Tripwire by Lee Child

‘Who are you selling it to?’ Stone asked, dazed.

‘A trust company in the Caymans. They made an offer.’

‘So where does that leave us?’

‘Us?’ the voice repeated, puzzled. ‘It leaves us nowhere. Your obligation to us is terminated. There is no us. Our relationship is over. My only advice is that you never try to resurrect it. We would tend to regard that as insult added to injury.’

‘So who do I owe now?’

‘The trust company in the Caymans,’ the voice said patiently. ‘I’m sure whoever’s behind it will be contacting you very soon, with their repayment proposals.’

Jodie drove. Reacher got out and walked around the hood and got back in on the passenger side. She slid over the centre console and buzzed the seat forward. Cruised south through the sunny Croton reservoirs, down towards the city of White Plains. Reacher was twisting around, scanning behind them. No pursuers.

Nothing suspicious. Just a perfect lazy June afternoon in the suburbs. He had to touch the blister through his shirt to remind himself that anything had happened at all.

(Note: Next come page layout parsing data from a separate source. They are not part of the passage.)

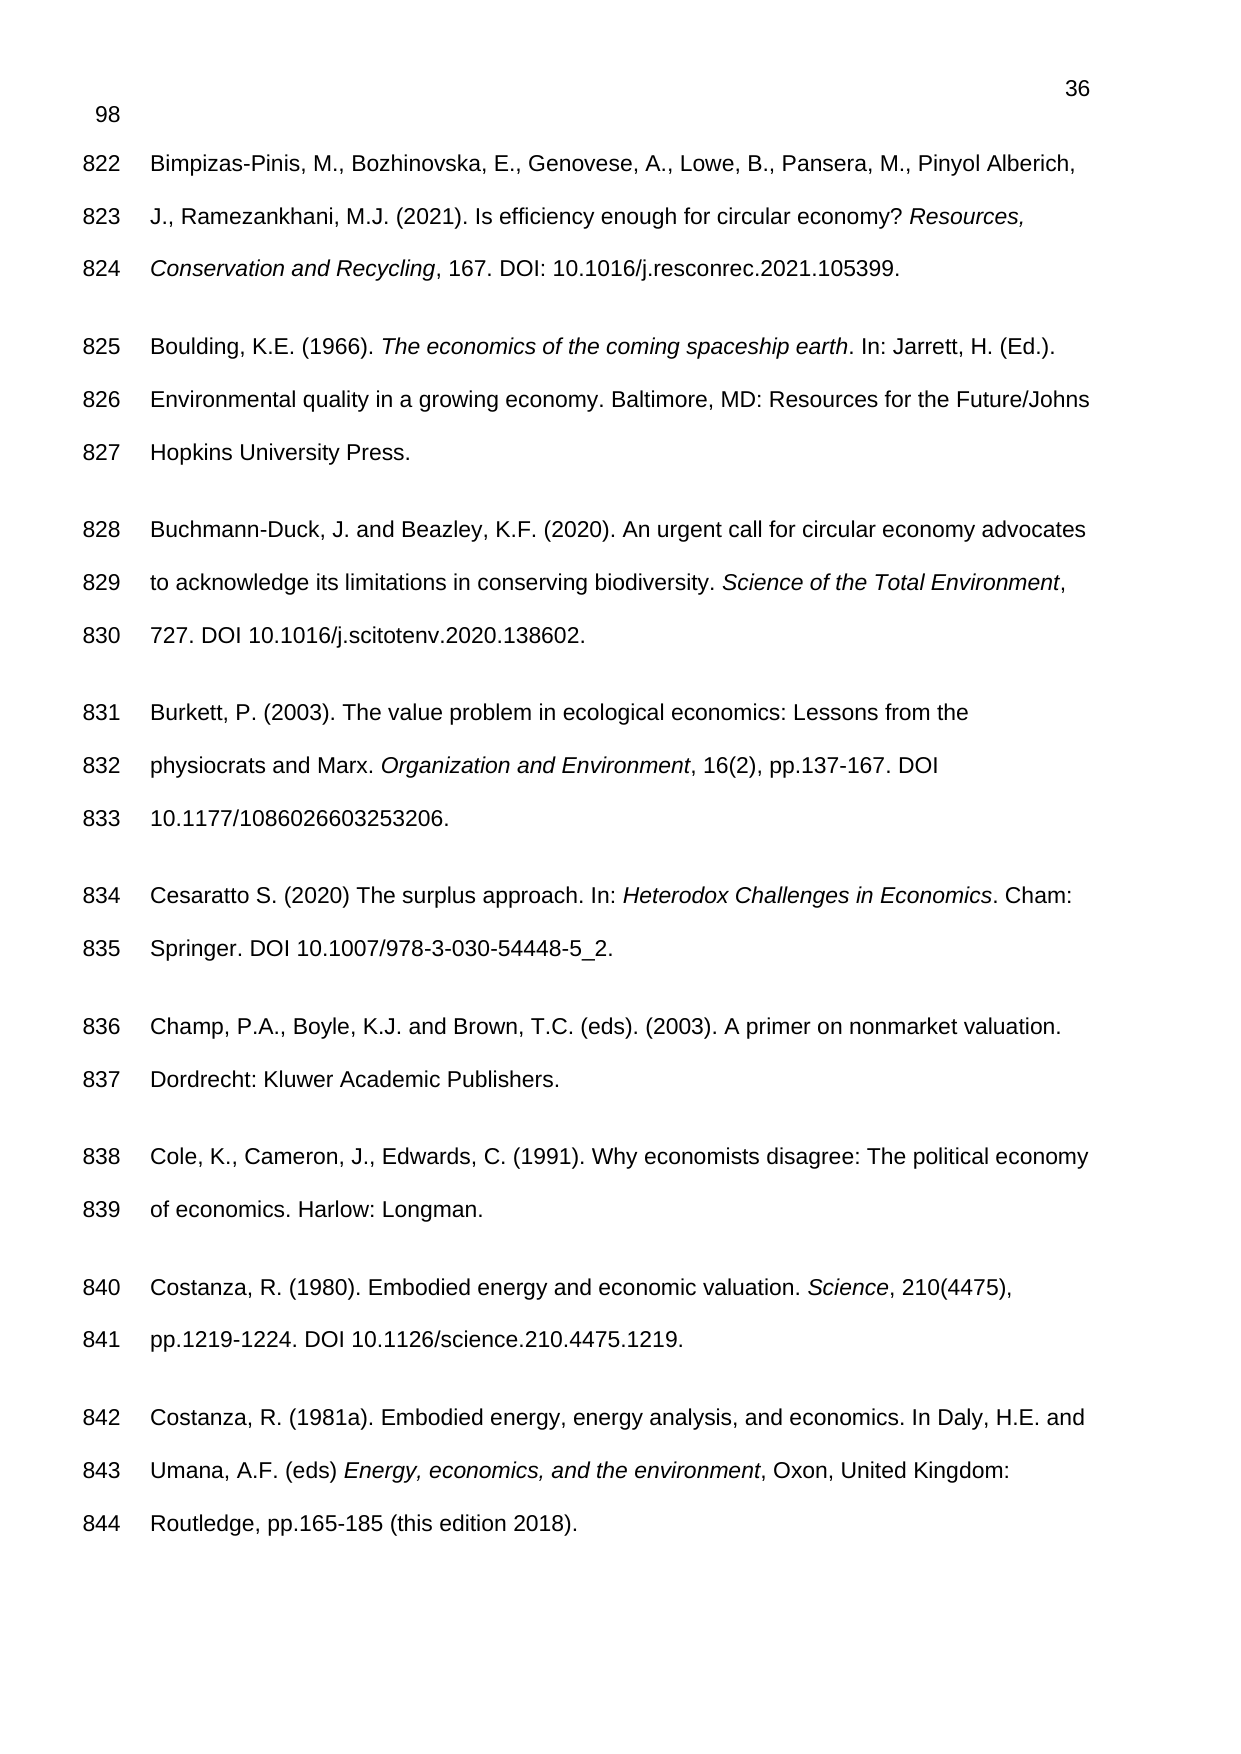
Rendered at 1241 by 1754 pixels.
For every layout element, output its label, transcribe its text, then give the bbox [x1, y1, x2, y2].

text Costanza, R. (1980). Embodied energy and economic valuation. Science, 210(4475), pp.1219-1224. DOI 10.1126/science.210.4475.1219. [150, 1274, 1090, 1353]
text Costanza, R. (1981a). Embodied energy, energy analysis, and economics. In Daly, H.E. and Umana, A.F. (eds) Energy, economics, and the environment, Oxon, United Kingdom: Routledge, pp.165-185 (this edition 2018). [150, 1404, 1090, 1536]
text Cole, K., Cameron, J., Edwards, C. (1991). Why economists disagree: The political economy of economics. Harlow: Longman. [150, 1143, 1090, 1222]
text Boulding, K.E. (1966). The economics of the coming spaceship earth. In: Jarrett, H. (Ed.). Environmental quality in a growing economy. Baltimore, MD: Resources for the Future/Johns Hopkins University Press. [150, 333, 1090, 465]
text Cesaratto S. (2020) The surplus approach. In: Heterodox Challenges in Economics. Cham: Springer. DOI 10.1007/978-3-030-54448-5_2. [150, 882, 1090, 962]
text Burkett, P. (2003). The value problem in ecological economics: Lessons from the physiocrats and Marx. Organization and Environment, 16(2), pp.137-167. DOI 10.1177/1086026603253206. [150, 699, 1090, 831]
text Champ, P.A., Boyle, K.J. and Brown, T.C. (eds). (2003). A primer on nonmarket valuation. Dordrecht: Kluwer Academic Publishers. [150, 1013, 1090, 1092]
text Bimpizas-Pinis, M., Bozhinovska, E., Genovese, A., Lowe, B., Pansera, M., Pinyol Alberich, J., Ramezankhani, M.J. (2021). Is efficiency enough for circular economy? Resources, Conservation and Recycling, 167. DOI: 10.1016/j.resconrec.2021.105399. [150, 150, 1090, 282]
text Buchmann-Duck, J. and Beazley, K.F. (2020). An urgent call for circular economy advocates to acknowledge its limitations in conserving biodiversity. Science of the Total Environment, 727. DOI 10.1016/j.scitotenv.2020.138602. [150, 516, 1090, 648]
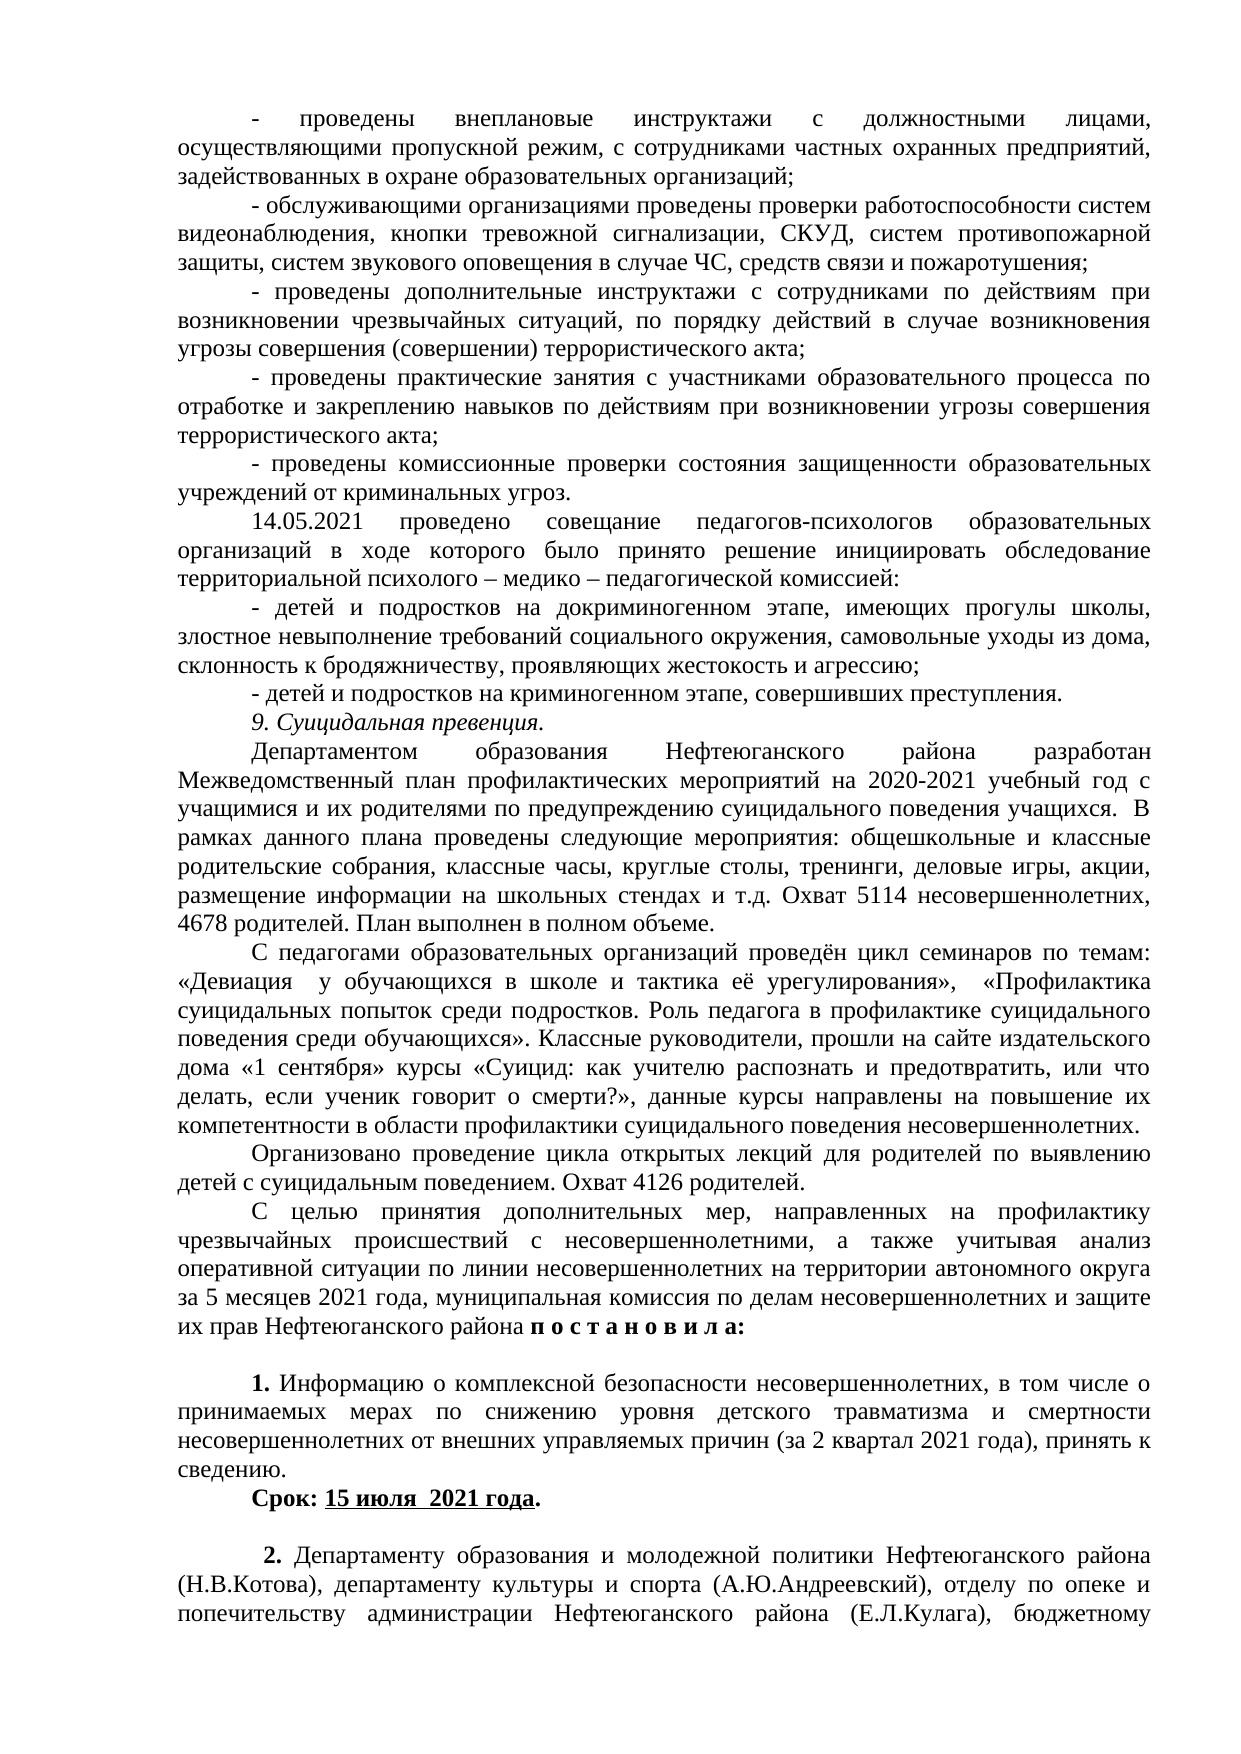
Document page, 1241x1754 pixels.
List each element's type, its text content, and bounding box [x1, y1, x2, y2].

She headed for a big mall. It was a serious building the size of a stadium, crowding proudly against office towers its own height, standing inside a knot of busy roads. She drifted left and right across the traffic lanes and followed a curved ramp underground to the parking garage. It was dark down there, dusty oil-stained concrete, but there was a brass-and-glass doorway in the distance, leading directly into a store and blazing with white light like a promise. Jodie found a slot fifty yards from it. She eased in and went away to do something with a machine. Came back and laid a small ticket on the dash, where it could be read through the windshield.

‘OK,’ she said. ‘Where to first?’

Reacher shrugged. This was not his area of expertise. He had bought plenty of clothes in the last two years, because he had developed a habit of buying new stuff instead of washing the old stuff. It was a defensive habit. It defended him against carrying any kind of a big valise, and it defended him against having to learn the exact techniques of laundering. He knew about laundromats and dry cleaners, but he was vaguely worried about being alone in a laundromat and finding himself unsure of the correct procedures. And giving stuff to a dry cleaner implied a commitment to be back in the same physical location at some future time, which was a commitment he was reluctant to make. The most straightforward practice was to buy new and junk the old. So he had bought clothes, but exactly where he had bought them was hard for

him to pin down. Generally he just saw clothes in a store window, went in and bought them, and came out again without really being sure of the identity of the establishment he had visited.

‘There was a place I went in Chicago,’ he said. ‘I think it was a chain store, short little name. Hole? Gap? Something like that. They had the right sizes.’

Jodie laughed. Linked her arm through his.

‘The Gap,’ she said. ‘There’s one right in here.’

The brass-and-glass doorway led straight into a department store. The air was cold and stank of soap and perfume. They passed through the cosmetics into an area with tables piled high with summer clothes in pastel cottons. Then out into the main thoroughfare of the mall. It was oval like a racetrack, ringed with small stores, the whole arrangement repeated on two more levels above them. The walks were carpeted and music was playing and people were swarming everywhere.

‘I think the Gap’s upstairs,’ Jodie said.

Reacher smelled coffee. One of the units opposite was done out as a coffee bar, like a street place in Italy. The inside walls were painted like outside walls, and the ceiling was flat black, so it would disappear like the sky. An inside place looking like an outside place, in an inside mall that was trying to look like an outside shopping street, except it had carpets.

‘You want to get coffee?’ he asked.

Jodie smiled and shook her head. ‘First we shop, then we get coffee.’